─── PROVIDED ENTRIES ───
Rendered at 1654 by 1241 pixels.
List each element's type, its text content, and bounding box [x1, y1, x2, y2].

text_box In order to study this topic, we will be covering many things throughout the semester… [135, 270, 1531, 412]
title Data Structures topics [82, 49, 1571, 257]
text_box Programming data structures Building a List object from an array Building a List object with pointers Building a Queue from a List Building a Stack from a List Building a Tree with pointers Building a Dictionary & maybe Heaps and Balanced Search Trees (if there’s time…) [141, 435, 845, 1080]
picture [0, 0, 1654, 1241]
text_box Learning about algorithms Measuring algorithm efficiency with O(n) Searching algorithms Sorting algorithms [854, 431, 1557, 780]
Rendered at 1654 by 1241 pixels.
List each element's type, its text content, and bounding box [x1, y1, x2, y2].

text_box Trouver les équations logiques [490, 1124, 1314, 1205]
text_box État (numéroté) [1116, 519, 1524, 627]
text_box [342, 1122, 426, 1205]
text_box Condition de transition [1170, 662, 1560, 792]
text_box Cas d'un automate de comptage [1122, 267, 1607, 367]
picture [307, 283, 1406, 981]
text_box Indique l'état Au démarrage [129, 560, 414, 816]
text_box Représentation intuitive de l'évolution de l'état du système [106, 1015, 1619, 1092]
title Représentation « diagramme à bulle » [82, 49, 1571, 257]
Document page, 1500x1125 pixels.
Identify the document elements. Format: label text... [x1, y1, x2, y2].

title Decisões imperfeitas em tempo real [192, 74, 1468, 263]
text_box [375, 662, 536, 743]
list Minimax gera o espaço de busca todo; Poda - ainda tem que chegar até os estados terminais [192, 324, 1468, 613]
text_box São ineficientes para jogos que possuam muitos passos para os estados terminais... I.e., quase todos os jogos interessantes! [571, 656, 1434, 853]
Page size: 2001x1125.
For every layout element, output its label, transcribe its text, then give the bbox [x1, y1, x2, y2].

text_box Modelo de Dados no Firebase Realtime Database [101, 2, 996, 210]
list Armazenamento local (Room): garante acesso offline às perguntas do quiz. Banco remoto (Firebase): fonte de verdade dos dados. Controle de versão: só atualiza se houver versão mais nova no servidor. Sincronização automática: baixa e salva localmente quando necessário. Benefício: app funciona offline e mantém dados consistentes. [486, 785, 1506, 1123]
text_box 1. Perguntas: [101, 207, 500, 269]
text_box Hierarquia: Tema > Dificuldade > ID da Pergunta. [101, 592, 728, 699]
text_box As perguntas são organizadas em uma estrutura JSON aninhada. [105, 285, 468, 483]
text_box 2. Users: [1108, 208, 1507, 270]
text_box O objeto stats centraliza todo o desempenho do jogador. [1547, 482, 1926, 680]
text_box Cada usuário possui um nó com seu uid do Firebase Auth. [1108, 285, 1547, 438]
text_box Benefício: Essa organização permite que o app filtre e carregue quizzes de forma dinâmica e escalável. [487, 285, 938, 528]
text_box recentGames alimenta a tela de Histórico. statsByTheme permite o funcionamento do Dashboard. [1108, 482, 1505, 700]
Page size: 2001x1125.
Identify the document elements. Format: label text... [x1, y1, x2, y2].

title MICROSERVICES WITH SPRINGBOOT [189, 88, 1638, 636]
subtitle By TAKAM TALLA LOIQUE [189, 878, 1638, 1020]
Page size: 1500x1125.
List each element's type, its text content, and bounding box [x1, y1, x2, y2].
───
• WHAT IS EXPECTED:
Could you write out the data above again, changing every "bounding box" to "enclosing box" and keeping everything else the same?

• FINAL RESULT:
Rendered at 1654 by 1241 pixels.
List each element's type, its text content, and enclosing box [x1, y1, x2, y2].

text_box In order to study this topic, we will be covering many things throughout the semester… [135, 270, 1531, 412]
title Data Structures topics [82, 49, 1571, 257]
text_box Programming data structures Building a List object from an array Building a List object with pointers Building a Queue from a List Building a Stack from a List Building a Tree with pointers Building a Dictionary & maybe Heaps and Balanced Search Trees (if there’s time…) [141, 435, 845, 1080]
picture [0, 0, 1654, 1241]
text_box Learning about algorithms Measuring algorithm efficiency with O(n) Searching algorithms Sorting algorithms [854, 431, 1557, 780]
Rendered at 1654 by 1241 pixels.
List each element's type, its text content, and enclosing box [x1, y1, x2, y2].

text_box Trouver les équations logiques [490, 1124, 1314, 1205]
text_box État (numéroté) [1116, 519, 1524, 627]
text_box [342, 1122, 426, 1205]
text_box Condition de transition [1170, 662, 1560, 792]
text_box Cas d'un automate de comptage [1122, 267, 1607, 367]
picture [307, 283, 1406, 981]
text_box Indique l'état Au démarrage [129, 560, 414, 816]
text_box Représentation intuitive de l'évolution de l'état du système [106, 1015, 1619, 1092]
title Représentation « diagramme à bulle » [82, 49, 1571, 257]
Document page, 1500x1125 pixels.
Identify the document elements. Format: label text... [x1, y1, x2, y2].

title Decisões imperfeitas em tempo real [192, 74, 1468, 263]
text_box [375, 662, 536, 743]
list Minimax gera o espaço de busca todo; Poda - ainda tem que chegar até os estados terminais [192, 324, 1468, 613]
text_box São ineficientes para jogos que possuam muitos passos para os estados terminais... I.e., quase todos os jogos interessantes! [571, 656, 1434, 853]
Page size: 2001x1125.
For every layout element, output its label, transcribe its text, then give the bbox [x1, y1, x2, y2].

text_box Modelo de Dados no Firebase Realtime Database [101, 2, 996, 210]
list Armazenamento local (Room): garante acesso offline às perguntas do quiz. Banco remoto (Firebase): fonte de verdade dos dados. Controle de versão: só atualiza se houver versão mais nova no servidor. Sincronização automática: baixa e salva localmente quando necessário. Benefício: app funciona offline e mantém dados consistentes. [486, 785, 1506, 1123]
text_box 1. Perguntas: [101, 207, 500, 269]
text_box Hierarquia: Tema > Dificuldade > ID da Pergunta. [101, 592, 728, 699]
text_box As perguntas são organizadas em uma estrutura JSON aninhada. [105, 285, 468, 483]
text_box 2. Users: [1108, 208, 1507, 270]
text_box O objeto stats centraliza todo o desempenho do jogador. [1547, 482, 1926, 680]
text_box Cada usuário possui um nó com seu uid do Firebase Auth. [1108, 285, 1547, 438]
text_box Benefício: Essa organização permite que o app filtre e carregue quizzes de forma dinâmica e escalável. [487, 285, 938, 528]
text_box recentGames alimenta a tela de Histórico. statsByTheme permite o funcionamento do Dashboard. [1108, 482, 1505, 700]
Page size: 2001x1125.
Identify the document elements. Format: label text... [x1, y1, x2, y2].

title MICROSERVICES WITH SPRINGBOOT [189, 88, 1638, 636]
subtitle By TAKAM TALLA LOIQUE [189, 878, 1638, 1020]
Page size: 1500x1125.
List each element's type, its text content, and enclosing box [x1, y1, x2, y2].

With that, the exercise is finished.